Find the equation of the curve which passes through the origin and has the slope x + 3y− 1 at any point (x, y) on it.

Answer 1

According to the question,
\[\frac{dy}{dx} = x + 3y - 1\]
\[\Rightarrow \frac{dy}{dx} - 3y = x - 1\]
\[\text{ Comparing with }\frac{dy}{dx} + Py = Q,\text{ we get }\]
\[P = - 3 \]
\[Q = x - 1\]
Now, 
\[I . F . = e^{- \int3dx} = e^{- 3x} \]
So, the solution is given by
\[y \times I . F . = \int Q \times I . F . dx + C\]
\[ \Rightarrow y e^{- 3x} = \int\left( x - 1 \right) e^{- 3x} dx + C\]

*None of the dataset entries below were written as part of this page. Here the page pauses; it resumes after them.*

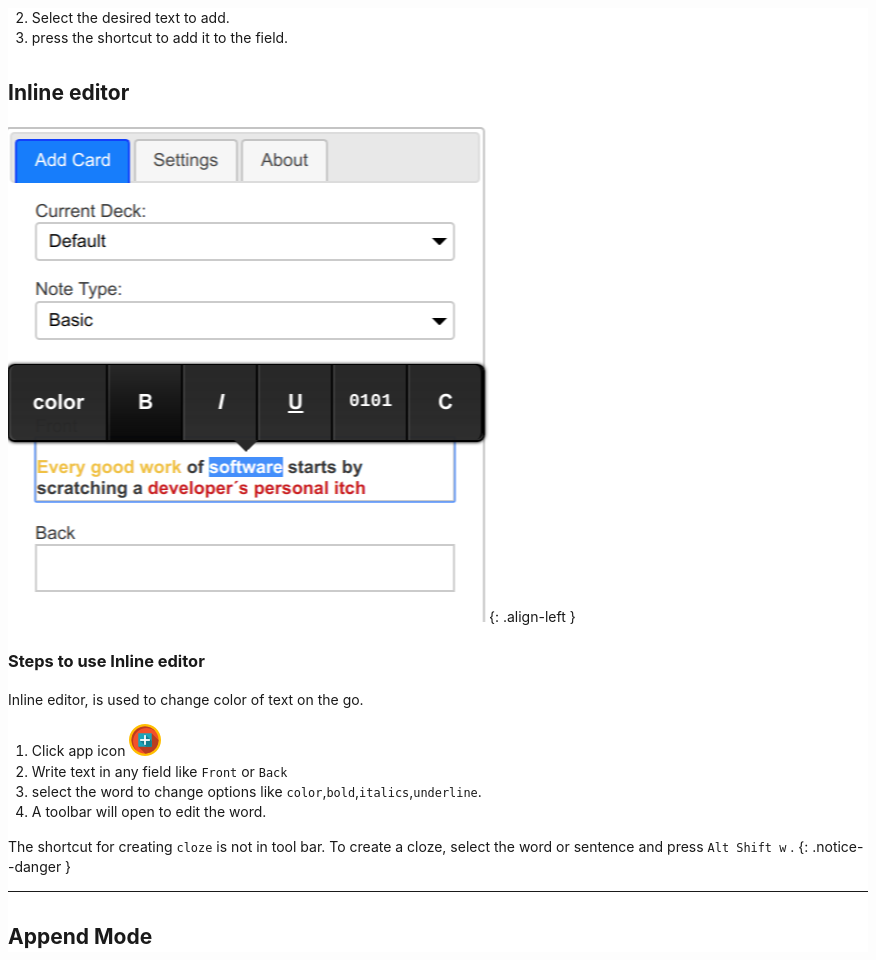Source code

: 2. Select the desired text to add.
3. press the shortcut to add it to the field.



## Inline editor

![image-left](/assets/images/uploads/2018/06/anki-inline-editor.png){: .align-left }

### Steps to use Inline editor

Inline editor, is used to change color of text on the go.

1. Click app icon ![icon][icon]
2. Write text in any field like `Front` or `Back`
3. select the word to change options like `color`,`bold`,`italics`,`underline`. 
4.  A toolbar will open to edit the word.

The shortcut for creating `cloze` is not in tool bar.
To create a cloze, select the word or sentence and press `Alt Shift w` .
{: .notice--danger }
<div class="cf"><hr></div>


## Append Mode


   [icon]: /assets/images/uploads/2018/06/icon-32.png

\[ \Rightarrow y e^{- 3x} = x\int e^{- 3x} dx - \int\left[ \frac{d}{dx}\left( x \right)\int e^{- 3x} dx \right]dx - \int e^{- 3x} dx + C\]
\[ \Rightarrow y e^{- 3x} = - \frac{1}{3}x e^{- 3x} + \frac{1}{3}\int e^{- 3x} dx - \int e^{- 3x} dx + C\]
\[ \Rightarrow y e^{- 3x} = - \frac{1}{3}x e^{- 3x} - \frac{1}{9} e^{- 3x} + \frac{1}{3} e^{- 3x} + C\]
\[ \Rightarrow y = - \frac{1}{3}x - \frac{1}{9} + \frac{1}{3} + C e^{3x} \]
\[ \Rightarrow y = - \frac{1}{3}x + \frac{2}{9} + C e^{3x} \]
Since the curve passes throught the origin, it satisfies the equation of the curve. 
\[ \Rightarrow 0 = - 0 + \frac{2}{9} + C e^0 \]
\[ \Rightarrow C = - \frac{2}{9}\]
Putting the value of C in the equation of the curve, we get
\[y = - \frac{1}{3}x + \frac{2}{9}\left( 1 - e^{3x} \right)\]
\[ \Rightarrow y + \frac{1}{3}x = \frac{2}{9}\left( 1 - e^{3x} \right)\]
\[ \Rightarrow 3\left( 3y + x \right) = 2\left( 1 - e^{3x} \right)\]